# Problem requirements
The material is to be repeated exactly, from first line to last.

# Records shown
Start of Block
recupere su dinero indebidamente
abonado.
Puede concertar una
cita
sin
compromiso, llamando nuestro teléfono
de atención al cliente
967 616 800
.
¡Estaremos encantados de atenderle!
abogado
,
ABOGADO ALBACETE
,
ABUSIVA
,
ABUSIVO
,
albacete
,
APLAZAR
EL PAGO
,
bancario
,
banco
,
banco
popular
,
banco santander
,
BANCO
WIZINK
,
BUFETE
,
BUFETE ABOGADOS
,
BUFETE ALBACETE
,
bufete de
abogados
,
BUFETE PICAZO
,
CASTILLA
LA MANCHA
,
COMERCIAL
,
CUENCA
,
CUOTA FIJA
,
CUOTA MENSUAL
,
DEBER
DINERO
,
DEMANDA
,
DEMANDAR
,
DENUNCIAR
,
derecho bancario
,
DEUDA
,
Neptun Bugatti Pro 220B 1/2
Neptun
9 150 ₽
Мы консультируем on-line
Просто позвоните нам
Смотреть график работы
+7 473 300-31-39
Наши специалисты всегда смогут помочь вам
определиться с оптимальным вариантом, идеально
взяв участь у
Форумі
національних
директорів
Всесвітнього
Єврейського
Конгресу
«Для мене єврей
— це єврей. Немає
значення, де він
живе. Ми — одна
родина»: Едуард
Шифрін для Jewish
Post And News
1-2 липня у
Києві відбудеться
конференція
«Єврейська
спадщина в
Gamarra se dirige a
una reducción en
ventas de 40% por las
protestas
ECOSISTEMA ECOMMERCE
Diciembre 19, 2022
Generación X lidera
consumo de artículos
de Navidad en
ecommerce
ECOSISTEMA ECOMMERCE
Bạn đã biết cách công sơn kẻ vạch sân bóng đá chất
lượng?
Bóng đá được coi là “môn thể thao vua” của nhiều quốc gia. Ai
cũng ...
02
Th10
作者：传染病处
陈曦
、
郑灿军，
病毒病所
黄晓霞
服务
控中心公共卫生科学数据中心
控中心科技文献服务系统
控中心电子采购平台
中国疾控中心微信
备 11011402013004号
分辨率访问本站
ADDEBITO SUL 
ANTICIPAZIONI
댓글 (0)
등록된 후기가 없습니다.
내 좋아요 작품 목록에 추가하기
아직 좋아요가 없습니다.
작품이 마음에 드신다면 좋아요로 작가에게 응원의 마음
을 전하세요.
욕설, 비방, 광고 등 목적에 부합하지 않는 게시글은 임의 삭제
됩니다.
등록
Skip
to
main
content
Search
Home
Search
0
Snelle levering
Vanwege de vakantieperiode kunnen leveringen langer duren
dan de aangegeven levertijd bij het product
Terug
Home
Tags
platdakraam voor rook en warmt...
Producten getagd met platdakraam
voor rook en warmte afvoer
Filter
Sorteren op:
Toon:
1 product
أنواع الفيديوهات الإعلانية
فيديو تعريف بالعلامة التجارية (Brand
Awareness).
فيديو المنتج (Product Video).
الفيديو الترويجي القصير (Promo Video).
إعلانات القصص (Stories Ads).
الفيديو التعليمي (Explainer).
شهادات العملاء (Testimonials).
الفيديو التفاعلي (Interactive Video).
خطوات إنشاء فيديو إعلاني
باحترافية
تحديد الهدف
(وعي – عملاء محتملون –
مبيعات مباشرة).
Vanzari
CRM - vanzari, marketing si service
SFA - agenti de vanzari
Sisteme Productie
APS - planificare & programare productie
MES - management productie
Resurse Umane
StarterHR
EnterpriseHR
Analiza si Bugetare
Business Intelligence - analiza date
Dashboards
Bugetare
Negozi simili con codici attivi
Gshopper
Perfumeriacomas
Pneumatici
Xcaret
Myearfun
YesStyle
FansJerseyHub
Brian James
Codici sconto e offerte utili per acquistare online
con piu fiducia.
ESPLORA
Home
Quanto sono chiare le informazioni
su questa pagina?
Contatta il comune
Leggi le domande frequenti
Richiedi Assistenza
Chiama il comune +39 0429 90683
End of Block
# Exercise result
recupere su dinero indebidamente
abonado.
Puede concertar una
cita
sin
compromiso, llamando nuestro teléfono
de atención al cliente
967 616 800
.
¡Estaremos encantados de atenderle!
abogado
,
ABOGADO ALBACETE
,
ABUSIVA
,
ABUSIVO
,
albacete
,
APLAZAR
EL PAGO
,
bancario
,
banco
,
banco
popular
,
banco santander
,
BANCO
WIZINK
,
BUFETE
,
BUFETE ABOGADOS
,
BUFETE ALBACETE
,
bufete de
abogados
,
BUFETE PICAZO
,
CASTILLA
LA MANCHA
,
COMERCIAL
,
CUENCA
,
CUOTA FIJA
,
CUOTA MENSUAL
,
DEBER
DINERO
,
DEMANDA
,
DEMANDAR
,
DENUNCIAR
,
derecho bancario
,
DEUDA
,
Neptun Bugatti Pro 220B 1/2
Neptun
9 150 ₽
Мы консультируем on-line
Просто позвоните нам
Смотреть график работы
+7 473 300-31-39
Наши специалисты всегда смогут помочь вам
определиться с оптимальным вариантом, идеально
взяв участь у
Форумі
національних
директорів
Всесвітнього
Єврейського
Конгресу
«Для мене єврей
— це єврей. Немає
значення, де він
живе. Ми — одна
родина»: Едуард
Шифрін для Jewish
Post And News
1-2 липня у
Києві відбудеться
конференція
«Єврейська
спадщина в
Gamarra se dirige a
una reducción en
ventas de 40% por las
protestas
ECOSISTEMA ECOMMERCE
Diciembre 19, 2022
Generación X lidera
consumo de artículos
de Navidad en
ecommerce
ECOSISTEMA ECOMMERCE
Bạn đã biết cách công sơn kẻ vạch sân bóng đá chất
lượng?
Bóng đá được coi là “môn thể thao vua” của nhiều quốc gia. Ai
cũng ...
02
Th10
作者：传染病处
陈曦
、
郑灿军，
病毒病所
黄晓霞
服务
控中心公共卫生科学数据中心
控中心科技文献服务系统
控中心电子采购平台
中国疾控中心微信
备 11011402013004号
分辨率访问本站
ADDEBITO SUL 
ANTICIPAZIONI
댓글 (0)
등록된 후기가 없습니다.
내 좋아요 작품 목록에 추가하기
아직 좋아요가 없습니다.
작품이 마음에 드신다면 좋아요로 작가에게 응원의 마음
을 전하세요.
욕설, 비방, 광고 등 목적에 부합하지 않는 게시글은 임의 삭제
됩니다.
등록
Skip
to
main
content
Search
Home
Search
0
Snelle levering
Vanwege de vakantieperiode kunnen leveringen langer duren
dan de aangegeven levertijd bij het product
Terug
Home
Tags
platdakraam voor rook en warmt...
Producten getagd met platdakraam
voor rook en warmte afvoer
Filter
Sorteren op:
Toon:
1 product
أنواع الفيديوهات الإعلانية
فيديو تعريف بالعلامة التجارية (Brand
Awareness).
فيديو المنتج (Product Video).
الفيديو الترويجي القصير (Promo Video).
إعلانات القصص (Stories Ads).
الفيديو التعليمي (Explainer).
شهادات العملاء (Testimonials).
الفيديو التفاعلي (Interactive Video).
خطوات إنشاء فيديو إعلاني
باحترافية
تحديد الهدف
(وعي – عملاء محتملون –
مبيعات مباشرة).
Vanzari
CRM - vanzari, marketing si service
SFA - agenti de vanzari
Sisteme Productie
APS - planificare & programare productie
MES - management productie
Resurse Umane
StarterHR
EnterpriseHR
Analiza si Bugetare
Business Intelligence - analiza date
Dashboards
Bugetare
Negozi simili con codici attivi
Gshopper
Perfumeriacomas
Pneumatici
Xcaret
Myearfun
YesStyle
FansJerseyHub
Brian James
Codici sconto e offerte utili per acquistare online
con piu fiducia.
ESPLORA
Home
Quanto sono chiare le informazioni
su questa pagina?
Contatta il comune
Leggi le domande frequenti
Richiedi Assistenza
Chiama il comune +39 0429 90683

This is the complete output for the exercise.